Random thoughts by an IT GOAT


More VMware FUN! Or NOT...

For the past week we have had issues with our primary ECW server.  ECW logged on and tried everything they could think of to fix and fine tune the system.  No matter what tweak they applied to our MySQL instance, our CPU just kept spiking and users were complaining about slowness and error messages.  Well for this to go on for a week is hard on our company.  Customers are unhappy, providers are unhappy, staff are frustrated and everyone else is pointing fingers.

They finally reached a point when they stated that we needed to switch to a physical box, end of story.  I of course dont agree that a physical box is more robust or better than virtual, so we verbally jousted for several calls.  So at this point, i sent out emails to colleagues to see if they had ever run into this issue.  Everything on our end looked fine, SAN was running at 30%, hosts running at 40%, network running at 20%, nothing was overloaded.

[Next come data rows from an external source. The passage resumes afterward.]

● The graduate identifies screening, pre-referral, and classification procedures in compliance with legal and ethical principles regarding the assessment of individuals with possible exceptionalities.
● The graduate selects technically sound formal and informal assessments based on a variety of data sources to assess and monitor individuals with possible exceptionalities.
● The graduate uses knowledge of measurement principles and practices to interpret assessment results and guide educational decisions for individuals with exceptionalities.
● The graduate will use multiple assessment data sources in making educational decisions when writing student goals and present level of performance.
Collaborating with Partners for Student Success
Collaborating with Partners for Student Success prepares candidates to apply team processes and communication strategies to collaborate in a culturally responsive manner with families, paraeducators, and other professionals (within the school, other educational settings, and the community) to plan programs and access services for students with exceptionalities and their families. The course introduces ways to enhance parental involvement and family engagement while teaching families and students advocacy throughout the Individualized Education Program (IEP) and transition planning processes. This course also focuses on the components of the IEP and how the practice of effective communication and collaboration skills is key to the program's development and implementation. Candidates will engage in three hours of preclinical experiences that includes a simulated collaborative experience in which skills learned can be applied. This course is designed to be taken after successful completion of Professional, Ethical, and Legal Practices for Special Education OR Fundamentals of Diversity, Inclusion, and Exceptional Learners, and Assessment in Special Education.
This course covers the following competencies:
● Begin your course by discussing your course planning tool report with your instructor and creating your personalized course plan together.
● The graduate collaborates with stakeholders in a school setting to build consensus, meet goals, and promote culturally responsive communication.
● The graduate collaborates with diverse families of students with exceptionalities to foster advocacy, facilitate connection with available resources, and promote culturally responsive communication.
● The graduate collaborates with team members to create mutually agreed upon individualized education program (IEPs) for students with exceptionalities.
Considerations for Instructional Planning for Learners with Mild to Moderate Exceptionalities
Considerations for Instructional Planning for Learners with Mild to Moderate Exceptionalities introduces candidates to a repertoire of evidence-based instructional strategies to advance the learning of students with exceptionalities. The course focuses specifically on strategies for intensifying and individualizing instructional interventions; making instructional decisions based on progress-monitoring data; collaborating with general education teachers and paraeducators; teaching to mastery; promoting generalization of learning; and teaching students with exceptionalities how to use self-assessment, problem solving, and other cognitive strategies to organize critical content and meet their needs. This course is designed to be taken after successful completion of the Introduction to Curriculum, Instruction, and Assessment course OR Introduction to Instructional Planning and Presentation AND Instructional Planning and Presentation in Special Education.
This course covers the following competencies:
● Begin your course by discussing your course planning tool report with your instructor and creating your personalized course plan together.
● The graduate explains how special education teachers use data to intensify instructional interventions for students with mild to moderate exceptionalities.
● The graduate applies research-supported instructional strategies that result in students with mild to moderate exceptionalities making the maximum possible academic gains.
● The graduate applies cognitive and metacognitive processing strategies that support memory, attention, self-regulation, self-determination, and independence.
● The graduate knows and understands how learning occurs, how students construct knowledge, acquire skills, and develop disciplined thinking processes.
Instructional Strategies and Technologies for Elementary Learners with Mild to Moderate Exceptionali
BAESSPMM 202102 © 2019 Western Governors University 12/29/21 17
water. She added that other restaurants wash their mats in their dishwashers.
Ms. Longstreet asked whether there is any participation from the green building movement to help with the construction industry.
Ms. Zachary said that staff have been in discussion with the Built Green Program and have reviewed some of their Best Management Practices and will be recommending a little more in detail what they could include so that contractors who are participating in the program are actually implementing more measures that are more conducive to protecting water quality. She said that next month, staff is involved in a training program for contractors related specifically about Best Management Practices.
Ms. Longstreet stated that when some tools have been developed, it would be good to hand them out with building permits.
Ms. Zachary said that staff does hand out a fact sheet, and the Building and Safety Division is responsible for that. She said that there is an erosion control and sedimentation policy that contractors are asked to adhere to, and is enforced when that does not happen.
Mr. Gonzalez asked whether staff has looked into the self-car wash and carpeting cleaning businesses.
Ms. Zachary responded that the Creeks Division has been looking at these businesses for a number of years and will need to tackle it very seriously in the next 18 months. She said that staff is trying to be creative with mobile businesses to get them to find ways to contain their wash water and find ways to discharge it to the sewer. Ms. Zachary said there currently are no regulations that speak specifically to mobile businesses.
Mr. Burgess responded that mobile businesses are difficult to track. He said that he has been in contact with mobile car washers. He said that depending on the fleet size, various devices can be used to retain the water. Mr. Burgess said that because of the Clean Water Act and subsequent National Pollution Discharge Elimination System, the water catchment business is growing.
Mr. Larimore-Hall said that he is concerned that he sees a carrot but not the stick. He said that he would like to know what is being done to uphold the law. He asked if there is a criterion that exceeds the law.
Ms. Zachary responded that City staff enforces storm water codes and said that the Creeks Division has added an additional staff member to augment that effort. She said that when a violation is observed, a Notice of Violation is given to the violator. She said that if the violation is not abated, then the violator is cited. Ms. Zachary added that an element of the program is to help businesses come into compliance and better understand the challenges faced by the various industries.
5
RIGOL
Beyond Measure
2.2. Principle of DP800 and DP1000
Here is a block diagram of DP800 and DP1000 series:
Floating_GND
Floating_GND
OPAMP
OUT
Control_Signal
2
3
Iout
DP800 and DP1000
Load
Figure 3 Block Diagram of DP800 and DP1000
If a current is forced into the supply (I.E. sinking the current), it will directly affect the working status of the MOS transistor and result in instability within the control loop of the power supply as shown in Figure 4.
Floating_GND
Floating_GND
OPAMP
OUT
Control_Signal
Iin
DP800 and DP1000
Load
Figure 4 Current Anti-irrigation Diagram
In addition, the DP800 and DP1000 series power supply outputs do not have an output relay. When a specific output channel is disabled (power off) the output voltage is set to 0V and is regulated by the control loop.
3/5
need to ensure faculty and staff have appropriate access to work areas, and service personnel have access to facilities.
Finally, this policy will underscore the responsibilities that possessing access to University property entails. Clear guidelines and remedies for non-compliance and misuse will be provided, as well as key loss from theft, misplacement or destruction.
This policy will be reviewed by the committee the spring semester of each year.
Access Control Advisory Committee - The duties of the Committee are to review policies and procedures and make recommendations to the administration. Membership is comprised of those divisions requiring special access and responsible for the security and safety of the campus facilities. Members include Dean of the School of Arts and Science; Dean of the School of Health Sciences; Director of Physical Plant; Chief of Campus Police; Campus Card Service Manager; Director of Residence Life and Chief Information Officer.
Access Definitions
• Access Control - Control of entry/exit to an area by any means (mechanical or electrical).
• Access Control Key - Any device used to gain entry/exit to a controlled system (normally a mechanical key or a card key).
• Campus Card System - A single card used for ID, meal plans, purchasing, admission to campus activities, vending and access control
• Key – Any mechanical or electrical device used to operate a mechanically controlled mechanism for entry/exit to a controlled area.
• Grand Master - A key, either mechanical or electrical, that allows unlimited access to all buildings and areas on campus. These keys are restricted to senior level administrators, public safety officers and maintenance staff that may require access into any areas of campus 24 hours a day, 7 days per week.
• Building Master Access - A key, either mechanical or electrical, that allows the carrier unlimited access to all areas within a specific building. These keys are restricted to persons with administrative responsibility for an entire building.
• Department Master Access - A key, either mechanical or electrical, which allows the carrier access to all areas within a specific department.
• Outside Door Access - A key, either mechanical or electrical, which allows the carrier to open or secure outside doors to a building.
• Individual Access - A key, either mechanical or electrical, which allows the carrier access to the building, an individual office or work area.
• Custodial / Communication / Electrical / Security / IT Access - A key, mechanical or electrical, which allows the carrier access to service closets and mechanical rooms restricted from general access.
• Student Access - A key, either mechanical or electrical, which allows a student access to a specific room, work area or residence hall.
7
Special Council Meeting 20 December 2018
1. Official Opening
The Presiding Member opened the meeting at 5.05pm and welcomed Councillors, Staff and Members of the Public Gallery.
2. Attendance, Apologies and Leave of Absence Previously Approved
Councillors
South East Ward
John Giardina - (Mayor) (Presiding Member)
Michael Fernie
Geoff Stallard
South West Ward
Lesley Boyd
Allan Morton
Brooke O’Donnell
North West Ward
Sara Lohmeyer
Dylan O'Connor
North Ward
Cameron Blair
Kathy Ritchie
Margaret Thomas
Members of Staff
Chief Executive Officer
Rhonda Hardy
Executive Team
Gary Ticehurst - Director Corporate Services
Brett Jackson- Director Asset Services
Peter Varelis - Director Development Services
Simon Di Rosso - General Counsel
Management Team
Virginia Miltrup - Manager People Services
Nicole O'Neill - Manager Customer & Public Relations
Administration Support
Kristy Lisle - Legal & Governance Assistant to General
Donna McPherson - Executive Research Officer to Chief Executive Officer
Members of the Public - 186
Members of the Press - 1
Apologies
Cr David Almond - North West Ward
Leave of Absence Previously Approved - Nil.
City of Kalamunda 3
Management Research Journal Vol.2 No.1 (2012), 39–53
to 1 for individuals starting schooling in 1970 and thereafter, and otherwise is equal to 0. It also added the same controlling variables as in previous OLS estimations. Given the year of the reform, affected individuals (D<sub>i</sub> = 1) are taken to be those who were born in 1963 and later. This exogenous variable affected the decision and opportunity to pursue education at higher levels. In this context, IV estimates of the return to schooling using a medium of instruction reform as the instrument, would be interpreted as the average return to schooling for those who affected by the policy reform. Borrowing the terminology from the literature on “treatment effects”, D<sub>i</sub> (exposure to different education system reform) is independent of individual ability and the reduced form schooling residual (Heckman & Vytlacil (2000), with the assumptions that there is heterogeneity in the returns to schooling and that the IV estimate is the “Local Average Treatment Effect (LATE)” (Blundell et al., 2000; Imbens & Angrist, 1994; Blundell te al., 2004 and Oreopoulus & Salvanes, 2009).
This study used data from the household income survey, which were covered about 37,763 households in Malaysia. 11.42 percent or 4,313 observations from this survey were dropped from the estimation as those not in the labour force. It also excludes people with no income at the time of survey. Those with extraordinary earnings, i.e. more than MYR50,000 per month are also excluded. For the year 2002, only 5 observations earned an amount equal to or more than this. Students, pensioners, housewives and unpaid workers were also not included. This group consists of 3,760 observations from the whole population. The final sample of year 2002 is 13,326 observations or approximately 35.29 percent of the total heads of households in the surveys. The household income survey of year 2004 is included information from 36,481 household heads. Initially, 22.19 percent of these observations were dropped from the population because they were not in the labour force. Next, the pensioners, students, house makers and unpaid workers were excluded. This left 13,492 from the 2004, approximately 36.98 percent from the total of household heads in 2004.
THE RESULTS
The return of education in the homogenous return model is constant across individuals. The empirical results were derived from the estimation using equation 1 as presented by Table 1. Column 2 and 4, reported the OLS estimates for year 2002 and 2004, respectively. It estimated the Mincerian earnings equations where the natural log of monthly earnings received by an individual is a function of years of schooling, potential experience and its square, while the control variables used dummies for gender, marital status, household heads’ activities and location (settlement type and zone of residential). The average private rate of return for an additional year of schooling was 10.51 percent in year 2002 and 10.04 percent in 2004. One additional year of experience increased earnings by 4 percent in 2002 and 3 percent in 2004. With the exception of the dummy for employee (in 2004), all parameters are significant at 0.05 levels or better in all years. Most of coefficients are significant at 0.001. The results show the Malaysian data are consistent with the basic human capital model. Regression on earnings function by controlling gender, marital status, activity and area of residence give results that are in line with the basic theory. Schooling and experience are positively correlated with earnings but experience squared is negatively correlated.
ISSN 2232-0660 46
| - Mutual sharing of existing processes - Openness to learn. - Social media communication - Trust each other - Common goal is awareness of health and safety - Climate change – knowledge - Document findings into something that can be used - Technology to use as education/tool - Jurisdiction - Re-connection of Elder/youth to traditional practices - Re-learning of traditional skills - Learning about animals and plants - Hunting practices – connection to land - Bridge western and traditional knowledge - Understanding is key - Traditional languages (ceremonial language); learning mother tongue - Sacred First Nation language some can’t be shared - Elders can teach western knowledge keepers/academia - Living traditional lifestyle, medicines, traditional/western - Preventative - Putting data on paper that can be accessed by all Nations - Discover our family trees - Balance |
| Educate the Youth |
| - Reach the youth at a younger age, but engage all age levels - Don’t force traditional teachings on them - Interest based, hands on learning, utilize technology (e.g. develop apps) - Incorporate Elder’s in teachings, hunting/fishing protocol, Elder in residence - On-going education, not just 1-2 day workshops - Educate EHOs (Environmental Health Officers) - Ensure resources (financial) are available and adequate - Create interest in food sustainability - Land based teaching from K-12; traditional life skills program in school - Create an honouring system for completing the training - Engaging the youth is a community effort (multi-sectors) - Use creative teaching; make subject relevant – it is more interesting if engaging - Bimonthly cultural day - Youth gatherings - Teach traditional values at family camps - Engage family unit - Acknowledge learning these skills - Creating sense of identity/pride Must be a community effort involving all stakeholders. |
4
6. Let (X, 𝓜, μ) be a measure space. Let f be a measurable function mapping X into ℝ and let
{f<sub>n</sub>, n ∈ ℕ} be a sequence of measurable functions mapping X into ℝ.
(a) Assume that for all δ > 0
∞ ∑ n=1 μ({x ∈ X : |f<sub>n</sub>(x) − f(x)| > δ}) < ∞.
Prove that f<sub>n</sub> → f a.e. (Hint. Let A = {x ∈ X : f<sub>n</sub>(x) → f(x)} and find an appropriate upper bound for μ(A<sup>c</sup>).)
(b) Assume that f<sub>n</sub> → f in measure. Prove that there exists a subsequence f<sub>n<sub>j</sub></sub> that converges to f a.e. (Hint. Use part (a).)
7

Well after several emails back and forth, one finally suggested that i move the VM from one host to another.  At this point i will try anything, but i thought it was a big odd of a suggestion.  I mean after all, i did shutdown the VM completely and let it sit, what good would a vmotion do?  But what the hell, a few clicks and i was done anyways.   So i shifted all the guests from one host to another, then shifted the one troubled VM to the now guest free host.  As the process finished, users got kicked off the system but shortly after that, everyone who logged back on said they saw marked improvement and the CPU was back down to 30-60% utilization.  Judging by the fact that users were kicked off during the move, i would say something was "stuck" at the HAL.  I am still unsure as to what had prompted the issue, but the investigation will continue.

So for anyone else who has a guest with trouble such as a sudden CPU spiking issue, i highly suggest you vmotion that VM first before attempting any other fixes.  Just maybe this will save you time and users frustration.

For the record, we are on vsphere 4.1 update 1 with a stand alone vcenter server.